From the material before me, it is clear that this provision, or rather a predecessor thereof, was introduced into the collective agreement many years ago in what was a continuing effort to rationalize the rather widely-varying wage rates which existed across the system, mainly for historical reasons. It could appear that the original intention of the parties concerned was, in effect, to "red-circle" rates paid to some persons working as Helpers, in order to do away with anomalous - and unfair - differences in the rates paid for the same work. The creation of a regular system of payment in accordance with the rates set out in the collective agreement was to be achieved over time, through a process of attrition.

The second is at pp. 6 and 7:

In the instant case, the company does not purport to have changed the provisions of the collective agreement (it could not do so), but rather to have applied them in accordance with their intent. The intent of Rule 32.7, the rule not being ambiguous, is to be gleaned from the rule as it now stands. Its effect, in my view, is to "red-circle" not an individual’s wage rate, but rather the rate of a classification at a particular location. The "established" rate at a given location (as of the effective date of the collective agreement), is the minimum rate for persons in that classification, at that location, for the term of the collective agreement. That is what the collective agreement provides, and that is what must be given effect.

It may be added, however, that the collective agreement does not provide for increases in the "established" or "minimum" rate during the term of the agreement. When, during that term, the applicable rate as called for by Rule 32.1 exceeds the "established" rate as it existed at the effective date of the collective agreement then the "minimum rate" would be surpassed, and the rate provided for in Rule 32.1 would apply. In that way, with the passage of time, the "red-circling" would be given effect for the classification at the location in question. That is, the "established rate" is not subject to increase, whereas the rate set out in Rule 32.1 does increase from time to time.

What is said in the second of the passages just cited was perhaps not necessary for the decision of that case. The observation that the collective agreement does not provide for increases in the established or minimum rate during the term of the agreement is, nevertheless, correct, and I would confirm it, having studied the matter for the purposes of the present case. Since the whole purpose of article 32.7 was to maintain certain existing rates as minimum rates for those classifications and thus to "red-circle" them, it would be quite inconsistent to have them subject to the same percentage increases as the basic rates themselves. The goal - "the creation of a regular system of payment in accordance with the rates set out in the collective agreement" - could never be achieved.

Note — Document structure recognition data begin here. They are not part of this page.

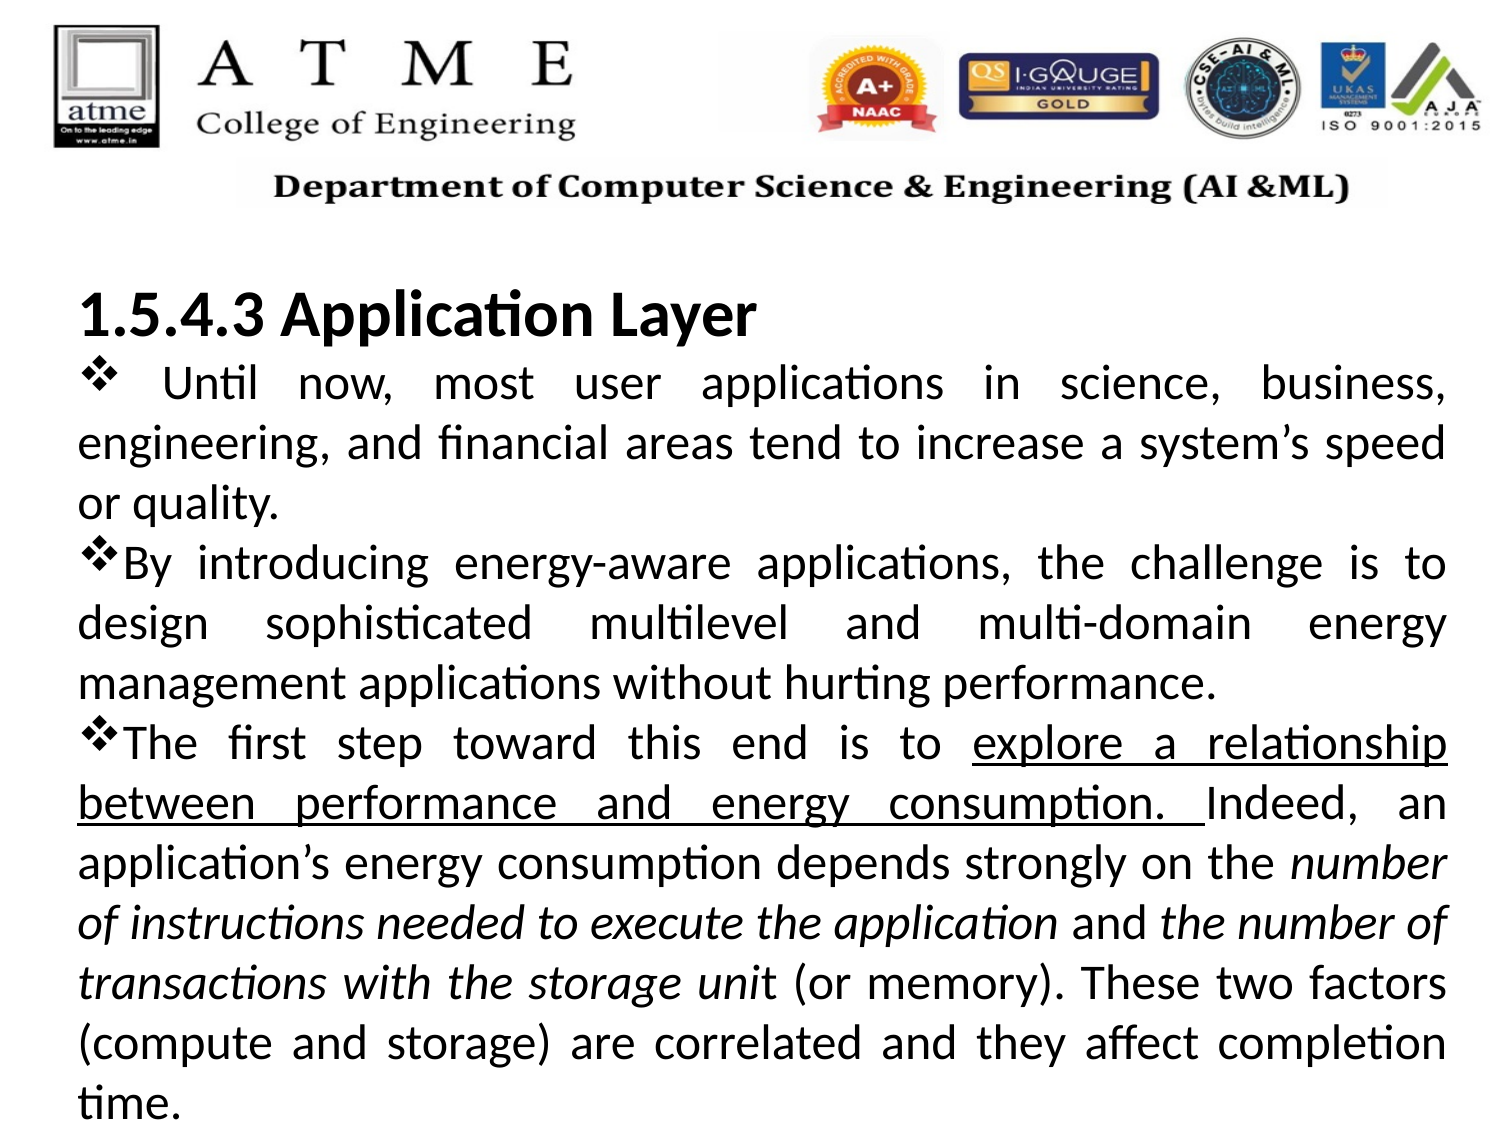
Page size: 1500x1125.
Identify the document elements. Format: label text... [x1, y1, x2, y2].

picture [24, 0, 1500, 226]
text_box 1.5.4.3 Application Layer Until now, most user applications in science, business, engineering, and financial areas tend to increase a system’s speed or quality. By introducing energy-aware applications, the challenge is to design sophisticated multilevel and multi-domain energy management applications without hurting performance. The first step toward this end is to explore a relationship between performance and energy consumption. Indeed, an application’s energy consumption depends strongly on the number of instructions needed to execute the application and the number of transactions with the storage unit (or memory). These two factors (compute and storage) are correlated and they affect completion time. [62, 262, 1463, 1125]
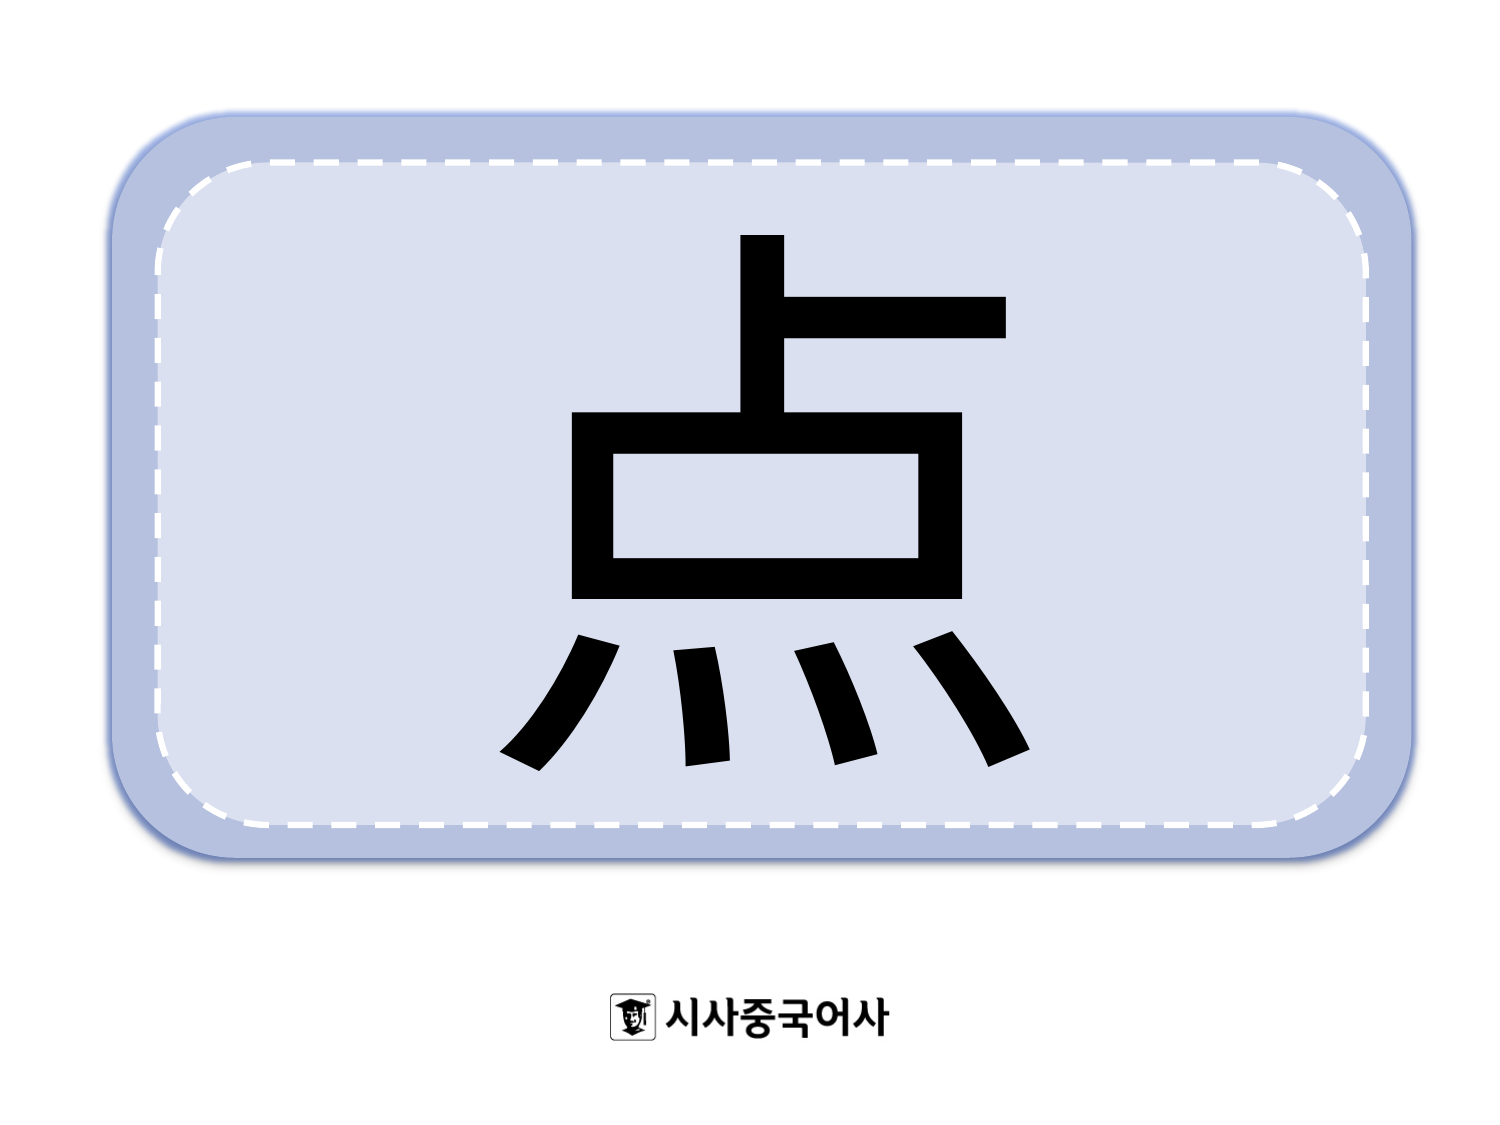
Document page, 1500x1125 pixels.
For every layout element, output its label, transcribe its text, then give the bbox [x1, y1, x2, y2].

text_box 点 [162, 160, 1371, 824]
picture [602, 987, 898, 1047]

It is my conclusion that the collective agreement, in article 32.7, referred to an existing set of established rates for certain classifications (although there is no doubt that over the years the established rates had increased), which were then simply to be "maintained". On the evidence, they were maintained, and as long as the established rate exceeded the scheduled rate, the grievor appears to have properly been paid at the higher established rate. As of January 1, 1983, by reason of wage increases provided for by the collective agreement, the scheduled rate for the grievor’s classification was increased. The grievor was then properly paid the higher scheduled rate.

There has, therefore, been no violation of the collective agreement, and the grievance must accordingly be dismissed.

 

DATED AT TORONTO, this 24th day of June, 1983.